Not too long ago, some close friends of mine and I were having a conversation. Generally when we speak the conversation can quite literally go any which way and change directions in an instant. We talk about life, friends, elephant dung (don’t judge us but this is true), and everything in between. But since we are all full-time artists, it can be all but guaranteed that the state of art industry is going to pop up in any given conversation. This was no exception.
As we continued musing about the highs and lows, gripes, griefs, rewards, and inspirations behind our work, we stumbled upon a question: “What is your favorite (insert your own type of work here)?” Now this is a question I get ALL the time at shows. Folks walk in, take a look around, enjoy the work, pick out a favorite, then ask me, “What’s your favorite photograph, JP?” My answer is always immediately and unequivocally the same. I don’t have to say a word. I just point to Winter’s Light, which is always hanging…
This is the image that started it all for me. It’s not the image that launched my career in photography, per se, but it is the one that gained a little recognition and gave me the confidence to pursue a lifetime or creating images to share. It features lovely light, nice foreground interest, and the composition is good. It will likely always remain my favorite image I’ve ever taken. That is, until I heard the following.
When I asked my friend, Johno (of Johno’s Art Studio – check out his work here) what his favorite painting was, I was stunned by the simplicity and brilliance of his response. “My last one,” he said. My last one. It made perfect sense. His wife, Maria (of Maria’s Ideas – check out her work here) went on to explain, though the point hit home immediately. We should ALWAYS be learning and improving on past works and experiences and incorporating the lessons learned into our next piece. Simple yet brilliant.

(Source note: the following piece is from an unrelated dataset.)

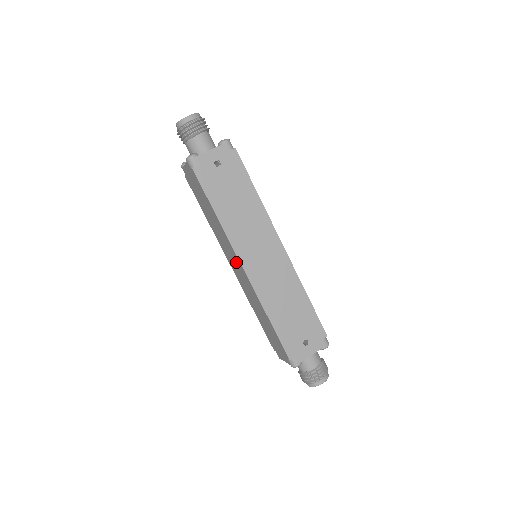
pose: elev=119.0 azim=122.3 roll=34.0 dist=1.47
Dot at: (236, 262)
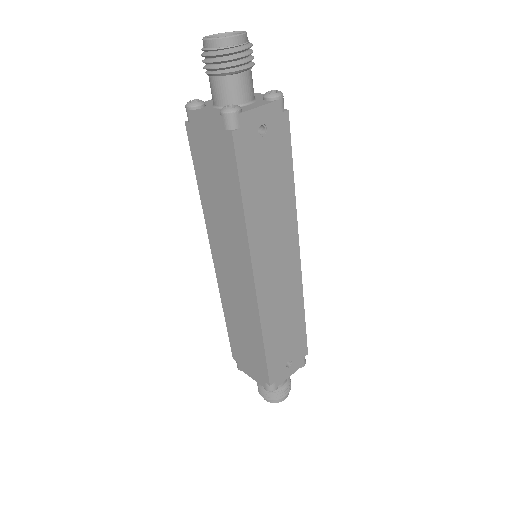
Dot at: (240, 268)
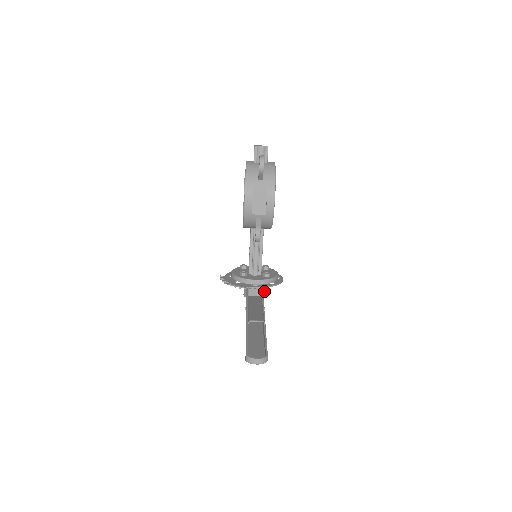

I’d be lying, though, if I said that this revelation didn’t shake me to my core. I just stated how Winter’s Light is my all time favorite photo I’ve ever taken. Look at the watermark on it. It was taken in 2011. Clearly this is not my last photo. In fact, it was one of my first. Does that mean that I’ve not improved upon my photography process in the five years I’ve been taking photos? Of course not. This is simply a good photograph with a ton of sentimental value attached to it, so chances are it will still remain my favorite. But that doesn’t mean there are not things I would change. Not just with this photo, but every single photo I’ve ever taken. Everything can be better.

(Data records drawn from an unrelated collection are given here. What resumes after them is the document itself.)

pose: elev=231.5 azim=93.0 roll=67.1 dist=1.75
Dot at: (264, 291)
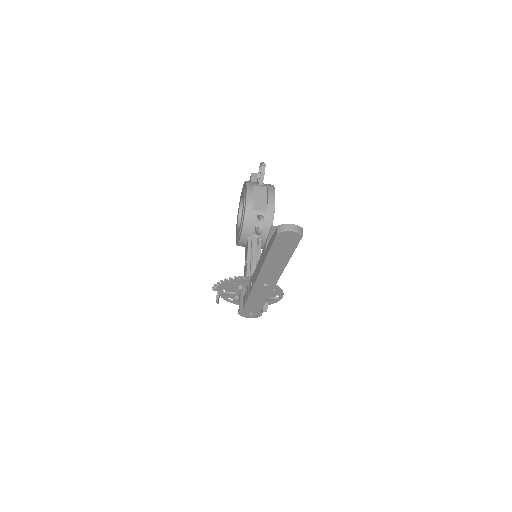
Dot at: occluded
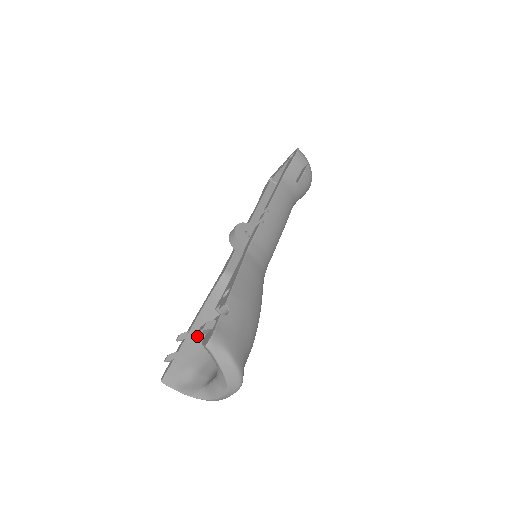
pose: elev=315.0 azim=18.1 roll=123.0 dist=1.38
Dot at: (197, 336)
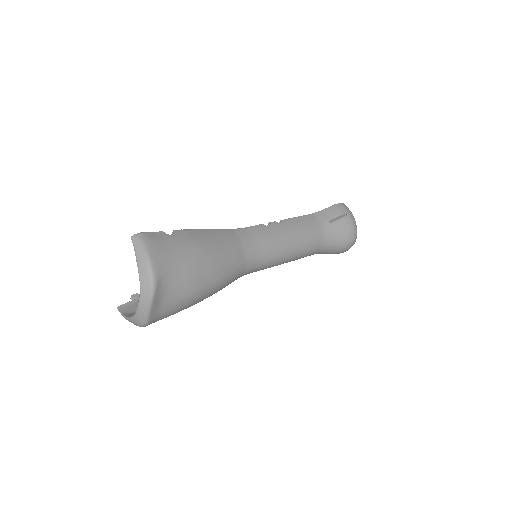
Dot at: occluded
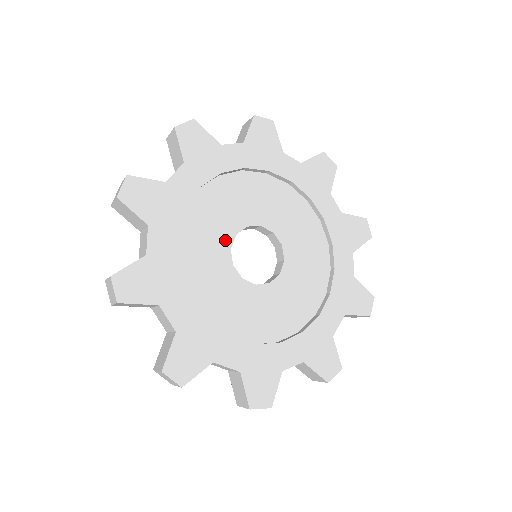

And that, my friends, is the entire point of this post. Never become complacent in your achievements. You can be happy about them, but unsatisfied with them. It’s okay to want more. It’s okay to be your own toughest critic. Every time I click the shutter I want that newest photo to be the best I’ve ever taken. This is obviously unrealistic, as I take my fair share of “clunkers,” but I believe having that mindset will allow me to continue to learn from past mistakes and build upon current successes.